Context: At the time of writing, there have been 17,000 fraudulent sites across 50 countries, involving brand impersonation, clickbait advertisements, and other phishing tactics to maximize victim exploitation.

Analyst note: These scams are likely to become more sophisticated, using AI-generated content and deepfakes of public figures promoting easy-to-execute investment strategies to lure individuals actively seeking online investment opportunities.
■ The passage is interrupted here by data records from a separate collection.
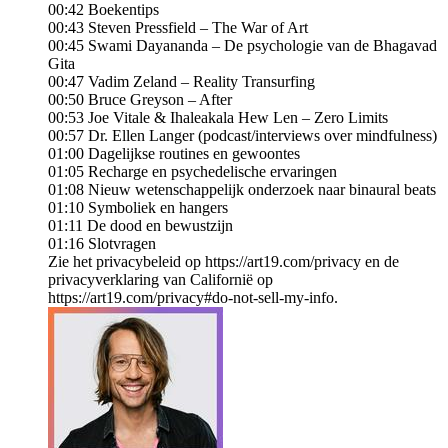
00:42 Boekentips
00:43 Steven Pressfield – The War of Art
00:45 Swami Dayananda – De psychologie van de Bhagavad
Gita
00:47 Vadim Zeland – Reality Transurfing
00:50 Bruce Greyson – After
00:53 Joe Vitale & Ihaleakala Hew Len – Zero Limits
00:57 Dr. Ellen Langer (podcast/interviews over mindfulness)
01:00 Dagelijkse routines en gewoontes
01:05 Recharge en psychedelische ervaringen
01:08 Nieuw wetenschappelijk onderzoek naar binaural beats
01:10 Symboliek en hangers
01:11 De dood en bewustzijn
01:16 Slotvragen
Zie het privacybeleid op https://art19.com/privacy en de
privacyverklaring van Californië op
https://art19.com/privacy#do-not-sell-my-info.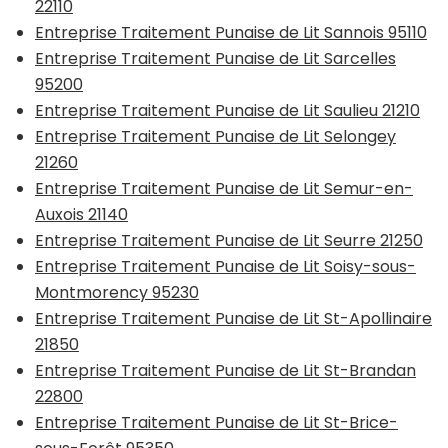
22110
Entreprise Traitement Punaise de Lit Sannois 95110
Entreprise Traitement Punaise de Lit Sarcelles
95200
Entreprise Traitement Punaise de Lit Saulieu 21210
Entreprise Traitement Punaise de Lit Selongey
21260
Entreprise Traitement Punaise de Lit Semur-en-
Auxois 21140
Entreprise Traitement Punaise de Lit Seurre 21250
Entreprise Traitement Punaise de Lit Soisy-sous-
Montmorency 95230
Entreprise Traitement Punaise de Lit St-Apollinaire
21850
Entreprise Traitement Punaise de Lit St-Brandan
22800
Entreprise Traitement Punaise de Lit St-Brice-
DEEP AND DARK WEB INTELLIGENCE

Hacktivists partner with DDoS‑as‑a‑service platform: Hacktivist groups, like Mr Hamza, Keymous, Inteid, and Tunisian Maskers Cyber Force, have announced a partnership with EliteStress, an online platform offering “IP Stresser and Booter” services, to help carry out simulated distributed denial-of-service (DDoS) attacks. Threat actors are very likely to target government and other organizational websites in the United States and allied countries, resulting in temporary disruptions.

VULNERABILITY AND EXPLOIT INTELLIGENCE

Microsoft Patch Tuesday July 2025: This month’s Patch Tuesday includes security fixes for at least 130 vulnerabilities, including a publicly disclosed zero-day, CVE-2025-49719, affecting Microsoft SQL Server. The update also addresses 14 flaws rated as “Critical,” including ten remote code execution flaws, one information disclosure bug, and two AMD side-channel vulnerabilities.

Affected products: The affected products are listed in this advisory.

Adobe Patches 58 Vulnerabilities: Adobe has released security updates for 58 vulnerabilities across 13 products, including critical flaws in AEM Forms, ColdFusion, and Adobe Connect that could enable threat actors to execute arbitrary code. If these vulnerabilities are left unpatched, they could enable attackers to gain control over affected systems, bypass security features, and escalate privileges.

Affected products: The affected products are listed in this advisory.